Tâches à réaliser
1: D'après le texte source, quel ministre des Affaires étrangères a démissionné à la fin de 1990 ?
2: Extrayez des entrées tout ce qui va de la ligne contenant « state / province: Hawaii » jusqu'à la ligne contenant « state / province: Yaracuy », ces deux lignes incluses, et recopiez ces lignes telles quelles.

====== Texte source

Mais, pour élargir les pouvoirs présidentiels, il lui fallut aussi plaider pour une politique plus autoritaire, où le renforcement du poids de l'État prenait toujours plus le pas sur les projets de réforme qui l'affaiblissaient. En d'autres termes, l'économie, qui devait être régénérée par une plus grande indépendance nécessaire au développement du marché, fut sacrifiée à cette volonté autoritaire.

L'arrivée au pouvoir, autour de Gorbatchev, d'une équipe peu imaginative, peu portée à réformer, dont les deux grandes figures étaient le Premier ministre Valentin Pavlov et le président du Parlement Anatoli Loukianov, consacra un changement ouvert de cap. Préserver ce qui existait était le maître mot de cette équipe, sur qui Gorbatchev se reposait. Dans tous les domaines, le tournant fut visible. En politique extérieure, et alors que les progrès accomplis par les accords de désarmement conféraient un grand prestige à la direction soviétique, les armements furent sournoisement transférés derrière l'Oural pour tourner les accords signés. En matière de sécurité interne, l'armée reçut des pouvoirs de police et les dispositions répressives se multiplièrent. L'impudence du KGB se manifesta jusqu'au meurtre organisé. L'assassinat du père Alexandre Men, un prêtre dont l'autorité morale rayonnait alors dans tous les milieux démocrates, signala clairement la rupture entre ces derniers et un pouvoir qui semblait retourner à vive allure vers ses pratiques autoritaires. La démission d'Édouard Chevardnadze, ministre des Affaires étrangères si proche jusqu'alors de Gorbatchev, à la fin de 1990, souligna que le pouvoir central ne représentait plus la volonté de changement aux yeux de ceux qui s'en réclamaient.

============
====== Documents fournis

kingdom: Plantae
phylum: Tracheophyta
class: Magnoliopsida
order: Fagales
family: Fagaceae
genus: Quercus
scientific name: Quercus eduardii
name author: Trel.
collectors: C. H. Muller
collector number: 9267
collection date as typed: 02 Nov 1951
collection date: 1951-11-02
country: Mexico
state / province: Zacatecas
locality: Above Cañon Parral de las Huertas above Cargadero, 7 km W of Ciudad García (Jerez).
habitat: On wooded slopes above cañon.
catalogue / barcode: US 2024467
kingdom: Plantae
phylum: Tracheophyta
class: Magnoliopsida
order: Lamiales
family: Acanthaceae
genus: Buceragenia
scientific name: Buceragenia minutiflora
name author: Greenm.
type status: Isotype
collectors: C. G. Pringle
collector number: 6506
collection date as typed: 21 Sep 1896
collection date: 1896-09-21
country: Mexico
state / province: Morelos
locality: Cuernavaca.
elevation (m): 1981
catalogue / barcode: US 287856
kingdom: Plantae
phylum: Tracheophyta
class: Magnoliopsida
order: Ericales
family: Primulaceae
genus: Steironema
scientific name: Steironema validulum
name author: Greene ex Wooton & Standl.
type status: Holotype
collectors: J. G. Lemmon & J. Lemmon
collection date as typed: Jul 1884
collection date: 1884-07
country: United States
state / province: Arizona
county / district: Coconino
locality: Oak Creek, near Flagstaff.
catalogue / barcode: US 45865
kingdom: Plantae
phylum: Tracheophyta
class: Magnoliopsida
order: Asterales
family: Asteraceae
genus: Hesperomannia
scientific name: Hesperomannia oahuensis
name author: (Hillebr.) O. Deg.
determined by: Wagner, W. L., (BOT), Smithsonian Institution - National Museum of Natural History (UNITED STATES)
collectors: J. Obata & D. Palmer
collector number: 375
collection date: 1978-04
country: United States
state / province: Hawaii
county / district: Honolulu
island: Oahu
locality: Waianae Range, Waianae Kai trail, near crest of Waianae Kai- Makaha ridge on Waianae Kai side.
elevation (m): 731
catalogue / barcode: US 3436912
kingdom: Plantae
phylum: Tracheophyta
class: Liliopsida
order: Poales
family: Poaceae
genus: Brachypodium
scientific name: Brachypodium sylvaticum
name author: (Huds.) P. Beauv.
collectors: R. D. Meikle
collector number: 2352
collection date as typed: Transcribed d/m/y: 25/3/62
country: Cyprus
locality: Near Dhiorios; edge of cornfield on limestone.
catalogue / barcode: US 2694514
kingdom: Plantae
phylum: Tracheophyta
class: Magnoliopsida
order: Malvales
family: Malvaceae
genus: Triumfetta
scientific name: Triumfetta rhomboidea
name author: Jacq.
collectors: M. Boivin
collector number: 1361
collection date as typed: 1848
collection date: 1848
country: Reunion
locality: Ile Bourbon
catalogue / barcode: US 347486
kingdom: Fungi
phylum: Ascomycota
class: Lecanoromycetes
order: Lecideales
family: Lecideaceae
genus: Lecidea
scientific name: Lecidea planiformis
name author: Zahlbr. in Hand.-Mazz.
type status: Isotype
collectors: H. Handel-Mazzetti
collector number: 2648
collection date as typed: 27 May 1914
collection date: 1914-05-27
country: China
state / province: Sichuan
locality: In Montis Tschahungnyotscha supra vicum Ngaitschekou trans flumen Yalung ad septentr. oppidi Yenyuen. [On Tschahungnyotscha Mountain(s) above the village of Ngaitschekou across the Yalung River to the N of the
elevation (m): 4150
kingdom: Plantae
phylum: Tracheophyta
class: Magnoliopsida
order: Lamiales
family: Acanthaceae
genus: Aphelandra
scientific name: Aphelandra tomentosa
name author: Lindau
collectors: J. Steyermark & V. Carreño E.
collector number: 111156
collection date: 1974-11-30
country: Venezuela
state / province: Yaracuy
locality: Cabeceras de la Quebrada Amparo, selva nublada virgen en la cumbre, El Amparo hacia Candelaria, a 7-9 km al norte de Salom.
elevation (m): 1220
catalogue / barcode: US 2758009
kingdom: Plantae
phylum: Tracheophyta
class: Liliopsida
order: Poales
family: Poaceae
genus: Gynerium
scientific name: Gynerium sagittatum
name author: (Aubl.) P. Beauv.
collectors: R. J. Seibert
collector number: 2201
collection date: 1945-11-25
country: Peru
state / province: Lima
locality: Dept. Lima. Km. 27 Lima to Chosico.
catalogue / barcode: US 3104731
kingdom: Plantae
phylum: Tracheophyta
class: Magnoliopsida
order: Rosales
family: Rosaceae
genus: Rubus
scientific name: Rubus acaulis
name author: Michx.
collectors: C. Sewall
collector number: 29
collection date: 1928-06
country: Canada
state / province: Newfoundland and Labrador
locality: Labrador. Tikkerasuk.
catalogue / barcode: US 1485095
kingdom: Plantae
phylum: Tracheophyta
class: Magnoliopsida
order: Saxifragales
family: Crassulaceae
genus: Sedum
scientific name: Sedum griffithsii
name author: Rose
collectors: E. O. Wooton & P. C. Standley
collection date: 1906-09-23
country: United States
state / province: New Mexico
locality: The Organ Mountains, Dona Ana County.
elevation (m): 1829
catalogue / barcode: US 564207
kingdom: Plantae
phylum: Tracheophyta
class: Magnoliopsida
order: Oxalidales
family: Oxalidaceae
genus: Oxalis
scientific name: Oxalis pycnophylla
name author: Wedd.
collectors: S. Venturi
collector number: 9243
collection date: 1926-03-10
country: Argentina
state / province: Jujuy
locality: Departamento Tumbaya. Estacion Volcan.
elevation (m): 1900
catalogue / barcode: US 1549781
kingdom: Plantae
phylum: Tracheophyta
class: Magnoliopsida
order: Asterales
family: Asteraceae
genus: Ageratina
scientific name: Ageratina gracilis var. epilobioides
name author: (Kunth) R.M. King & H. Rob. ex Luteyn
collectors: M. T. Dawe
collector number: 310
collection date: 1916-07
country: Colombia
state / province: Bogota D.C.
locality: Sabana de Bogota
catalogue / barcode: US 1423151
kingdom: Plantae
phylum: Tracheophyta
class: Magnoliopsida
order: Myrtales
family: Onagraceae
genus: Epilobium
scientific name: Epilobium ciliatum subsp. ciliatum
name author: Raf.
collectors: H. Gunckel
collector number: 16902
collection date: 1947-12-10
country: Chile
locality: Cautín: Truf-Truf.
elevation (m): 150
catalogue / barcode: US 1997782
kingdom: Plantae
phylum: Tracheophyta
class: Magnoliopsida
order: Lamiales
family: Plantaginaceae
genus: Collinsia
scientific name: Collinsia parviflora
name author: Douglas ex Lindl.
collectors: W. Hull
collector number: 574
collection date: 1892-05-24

============

Réponses rédigées
1: Édouard Chevardnadze.

2:
state / province: Hawaii
county / district: Honolulu
island: Oahu
locality: Waianae Range, Waianae Kai trail, near crest of Waianae Kai- Makaha ridge on Waianae Kai side.
elevation (m): 731
catalogue / barcode: US 3436912
kingdom: Plantae
phylum: Tracheophyta
class: Liliopsida
order: Poales
family: Poaceae
genus: Brachypodium
scientific name: Brachypodium sylvaticum
name author: (Huds.) P. Beauv.
collectors: R. D. Meikle
collector number: 2352
collection date as typed: Transcribed d/m/y: 25/3/62
country: Cyprus
locality: Near Dhiorios; edge of cornfield on limestone.
catalogue / barcode: US 2694514
kingdom: Plantae
phylum: Tracheophyta
class: Magnoliopsida
order: Malvales
family: Malvaceae
genus: Triumfetta
scientific name: Triumfetta rhomboidea
name author: Jacq.
collectors: M. Boivin
collector number: 1361
collection date as typed: 1848
collection date: 1848
country: Reunion
locality: Ile Bourbon
catalogue / barcode: US 347486
kingdom: Fungi
phylum: Ascomycota
class: Lecanoromycetes
order: Lecideales
family: Lecideaceae
genus: Lecidea
scientific name: Lecidea planiformis
name author: Zahlbr. in Hand.-Mazz.
type status: Isotype
collectors: H. Handel-Mazzetti
collector number: 2648
collection date as typed: 27 May 1914
collection date: 1914-05-27
country: China
state / province: Sichuan
locality: In Montis Tschahungnyotscha supra vicum Ngaitschekou trans flumen Yalung ad septentr. oppidi Yenyuen. [On Tschahungnyotscha Mountain(s) above the village of Ngaitschekou across the Yalung River to the N of the
elevation (m): 4150
kingdom: Plantae
phylum: Tracheophyta
class: Magnoliopsida
order: Lamiales
family: Acanthaceae
genus: Aphelandra
scientific name: Aphelandra tomentosa
name author: Lindau
collectors: J. Steyermark & V. Carreño E.
collector number: 111156
collection date: 1974-11-30
country: Venezuela
state / province: Yaracuy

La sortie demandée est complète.